A Presa: Capítulo 27 – Anthony

“Já confirmamos, Sr. Sabbatini,” eu disse satisfeito. Sab­batini parecia moribundo, mas surgiu um sorriso com dentes amarelados. Me perguntei quanto tempo mais ele agüentaria até ir para junto de Deus.

“Graças ao Senhor,” disse Sabbatini, escolhendo as pala­vras e pronunciando-as pausadamente no compasso da respiração sofrida. “Pensei que iria decepcionar Deus.”

“Não, senhor,” eu disse convicto. “Um dos nossos viu-a numa reunião com o Dr. Gunderson.” Sorri ao revelar. “Na hora ele não sabia, mas bateu umas fotos e agora nós temos 100% de certeza.”

“E o exército da coisa?” perguntou Sabbatini, fazendo um esforço para ficar mais sentado na cama. Imediata­mente eu me adiantei para ajudá-lo, afofando os traves­seiros para ele poder me olhar mais diretamente.

“Parece que tem um namorado,” informei-o. “Não é bem um exército, só alguém que a coisa ludibriou para pro­tegê-la. Até onde podemos determinar, ele é um auto-didata em defesa pessoal. Nada com que devamos nos preocupar excessivamente.”

“Não subestime o seu poder,” instruiu Sabbatini, “O que parece frágil à primeira vista pode ser mais forte do que você jamais imaginou. Vai manipular e trapacear para arrebanhar pessoas para a sua causa. A coisa assexuada escolheu uma forma feminina para debilitar a nossa de­terminação. Não duvide: ela usaria aquele negócio peca­minoso no meio das pernas para enganar as mentes fra­cas e atraí-las para o seu lado.” Sabbatini riu um riso do­loroso de se ouvir, um som arruinado pelo catarro e pe­los pulmões fracos. “Eu apostaria que ela ajuntou um monte de garotos jovens dispostos a se sacrificar por momentos de prazer.”

“O sexo é o parque de diversões do demônio,” confirmei assentindo com a cabeça.

“Já decidiram o final?” perguntou Sabbatini, lutando em seguida com um ataque de tosse. Esperei que acabasse para que ele pudesse conhecer claramente a minha dedi­cação à causa.

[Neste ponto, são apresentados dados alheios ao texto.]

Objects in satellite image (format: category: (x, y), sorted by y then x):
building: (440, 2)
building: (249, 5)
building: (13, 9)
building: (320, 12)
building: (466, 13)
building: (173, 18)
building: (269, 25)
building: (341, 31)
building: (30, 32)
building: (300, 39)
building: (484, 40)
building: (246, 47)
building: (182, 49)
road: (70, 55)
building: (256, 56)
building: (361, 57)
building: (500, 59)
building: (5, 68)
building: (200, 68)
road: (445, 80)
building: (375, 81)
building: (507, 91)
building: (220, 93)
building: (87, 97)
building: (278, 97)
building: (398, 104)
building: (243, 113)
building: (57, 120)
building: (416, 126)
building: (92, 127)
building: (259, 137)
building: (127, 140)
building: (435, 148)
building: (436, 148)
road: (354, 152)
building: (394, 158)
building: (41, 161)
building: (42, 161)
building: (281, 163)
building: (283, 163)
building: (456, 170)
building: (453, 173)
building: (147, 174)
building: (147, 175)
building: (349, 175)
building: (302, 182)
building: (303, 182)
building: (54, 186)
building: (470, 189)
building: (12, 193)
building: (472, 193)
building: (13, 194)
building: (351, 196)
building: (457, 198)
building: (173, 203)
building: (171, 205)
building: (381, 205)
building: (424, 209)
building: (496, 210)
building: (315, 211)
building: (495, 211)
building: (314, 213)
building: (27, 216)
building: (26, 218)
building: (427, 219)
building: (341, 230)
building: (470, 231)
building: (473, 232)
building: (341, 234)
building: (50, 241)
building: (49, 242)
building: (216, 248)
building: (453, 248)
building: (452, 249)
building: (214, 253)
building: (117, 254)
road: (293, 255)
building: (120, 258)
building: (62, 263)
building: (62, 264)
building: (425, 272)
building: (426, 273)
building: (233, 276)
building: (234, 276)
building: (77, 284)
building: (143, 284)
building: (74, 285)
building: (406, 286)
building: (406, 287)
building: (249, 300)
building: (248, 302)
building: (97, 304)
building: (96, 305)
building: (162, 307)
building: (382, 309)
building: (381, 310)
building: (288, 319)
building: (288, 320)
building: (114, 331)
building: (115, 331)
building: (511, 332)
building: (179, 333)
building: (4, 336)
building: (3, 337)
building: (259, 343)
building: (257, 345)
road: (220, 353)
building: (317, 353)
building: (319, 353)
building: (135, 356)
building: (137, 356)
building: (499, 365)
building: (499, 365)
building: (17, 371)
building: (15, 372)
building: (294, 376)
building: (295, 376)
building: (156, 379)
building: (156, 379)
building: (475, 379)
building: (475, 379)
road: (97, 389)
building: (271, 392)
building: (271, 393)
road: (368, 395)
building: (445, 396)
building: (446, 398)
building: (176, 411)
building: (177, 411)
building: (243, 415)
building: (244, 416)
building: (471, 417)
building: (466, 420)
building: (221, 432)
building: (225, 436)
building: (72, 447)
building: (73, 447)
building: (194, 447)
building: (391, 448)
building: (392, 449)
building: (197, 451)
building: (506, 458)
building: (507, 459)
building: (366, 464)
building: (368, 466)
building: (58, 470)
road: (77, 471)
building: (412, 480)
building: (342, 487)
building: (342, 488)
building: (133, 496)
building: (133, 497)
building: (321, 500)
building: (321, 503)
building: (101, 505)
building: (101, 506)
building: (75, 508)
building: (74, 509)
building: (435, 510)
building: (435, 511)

“Sabemos onde a coisa vai estar no sábado,” eu disse, “para buscar um vestido, vai atravessar um estaciona­mento com uma boa linha de fogo. Me disseram que vai ser rápido e mortal.”

“O atirador é bom?”

“O melhor,” eu disse, pouco contente com o fato do alvo em forma de jovem garota ter aparentemente agradado o atirador. Deus tinha os seus caminhos misteriosos, mas era um caminho desconfortável. “Seu contato me garantiu um homem de talento singular. Treinado pelos melhores até se tornar o melhor. Me contaram que em seu registro há dezesseis mortes a mais de 500 metros no Iraque.”

“Ahhh,” suspirou Sabbatini, “ele foi bem preparado por Deus. Assim tudo acaba no sábado.”

“Sim.”

“Então, graças ao seu zelo, o mundo se livrará da praga repugnante,” disse Sabbatini. “Um dia, quem sabe, da­qui a muitos dias, você me fará companhia no céu, o or­gulho dos anjos, uma alma singular escolhida por mãos divinas.” O elogio me fez dar um sorriso radiante, e eu senti algo que pode apenas ser descrito como a luz de Deus percorrendo as minhas veias.

“No sábado teremos realmente uma vitória magnífica,” disse eu. Trocamos sorrisos, o amarelo dele pelo branco meu. Meu pai morreu antes mesmo de eu conhecê-lo; se eu tivesse um, porém, eu desejaria que fosse exatamente como Nicholas Sabbatini.